We are seeking a highly skilled Senior AI Engineer with deep expertise in Agentic frameworks, Large Language Models (LLMs), Retrieval-Augmented Generation (RAG) systems, MLOps/LLMOps, and end-to-end GenAI application development. In this role, you will design, develop, fine-tune, deploy, and optimize state-of-the-art AI solutions across diverse enterprise use cases including AI Copilots, Summarization, Enterprise Search, and Intelligent Tool Orchestration.
Develop and Fine-Tune LLMs (e.g., GPT-4, Claude, LLaMA, Mistral, Gemini) using instruction tuning, prompt engineering, chain-of-thought prompting, and fine-tuning techniques.
Build RAG Pipelines: Implement Retrieval-Augmented Generation solutions leveraging embeddings, chunking strategies, and vector databases like FAISS, Pinecone, Weaviate, and Qdrant.
Implement and Orchestrate Agents: Utilize frameworks like MCP, OpenAI Agent SDK, LangChain, LlamaIndex, Haystack, and DSPy to build dynamic multi-agent systems and serverless GenAI applications.
Deploy Models at Scale: Manage model deployment using HuggingFace, Azure Web Apps, vLLM, and Ollama, including handling local models with GGUF, LoRA/QLoRA, PEFT, and Quantization methods.
Integrate APIs: Seamlessly integrate with APIs from OpenAI, Anthropic, Cohere, Azure, and other GenAI providers.
Ensure Security and Compliance: Implement guardrails, perform PII redaction, ensure secure deployments, and monitor model performance using advanced observability tools.
Optimize and Monitor: Lead LLMOps practices focusing on performance monitoring, cost optimization, and model evaluation.
Work with AWS Services: Hands-on usage of AWS Bedrock, SageMaker, S3, Lambda, API Gateway, IAM, CloudWatch, and serverless computing to deploy and manage scalable AI solutions.
Contribute to Use Cases: Develop AI-driven solutions like AI copilots, enterprise search engines, summarizers, and intelligent function-calling systems.
Cross-functional Collaboration: Work closely with product, data, and DevOps teams to deliver scalable and secure AI products.

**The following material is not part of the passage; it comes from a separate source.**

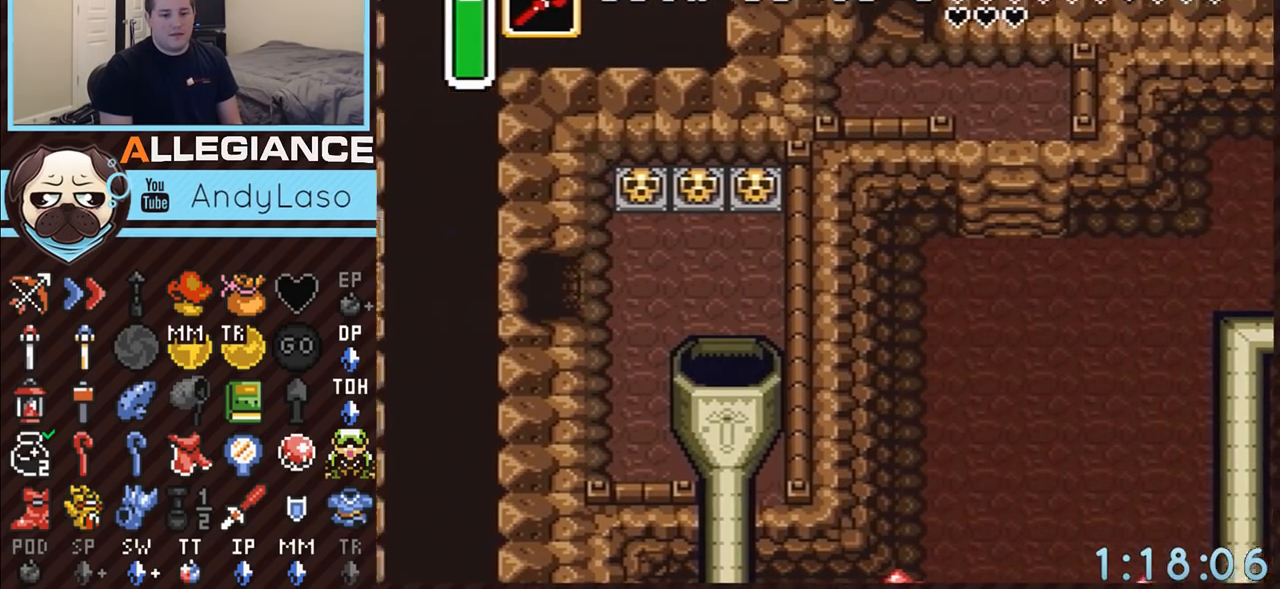
{"buttons": ["DPAD_LEFT"], "events": []}
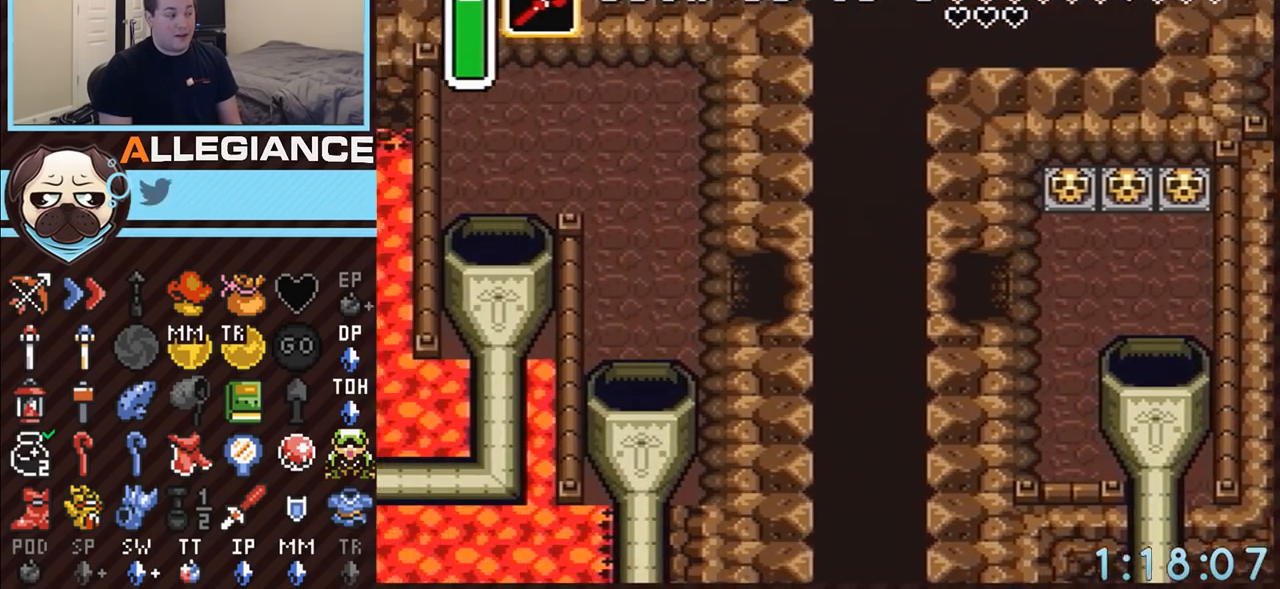
{"buttons": ["DPAD_DOWN", "DPAD_LEFT"], "events": [[283, "DPAD_DOWN", "down"]]}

3-5 years of experience in AI/ML roles, focusing on LLM agent development, data science workflows, and system deployment.
Demonstrated experience in designing domain-specific AI systems and integrating structured/unstructured data into AI models.
Proficiency in designing scalable solutions using LangChain and vector databases.
Deep knowledge of LLMs and foundational models (GPT-4, Claude, Mistral, LLaMA, Gemini).
Strong expertise in Prompt Engineering, Chain-of-Thought reasoning, and Fine-Tuning methods.
Proven experience building RAG pipelines and working with modern vector stores (FAISS, Pinecone, Weaviate, Qdrant).
Hands-on proficiency in LangChain, LlamaIndex, Haystack, and DSPy frameworks.
Model deployment skills using HuggingFace, vLLM, Ollama, and handling LoRA/QLoRA, PEFT, GGUF models.
Practical experience with AWS serverless services: Lambda, S3, API Gateway, IAM, CloudWatch.
Strong coding ability in Python or similar programming languages.
Experience with MLOps/LLMOps for monitoring, evaluation, and cost management.
Familiarity with security standards: guardrails, PII protection, secure API interactions.
Use Case Delivery Experience: Proven record of delivering AI Copilots, Summarization engines, or Enterprise GenAI applications.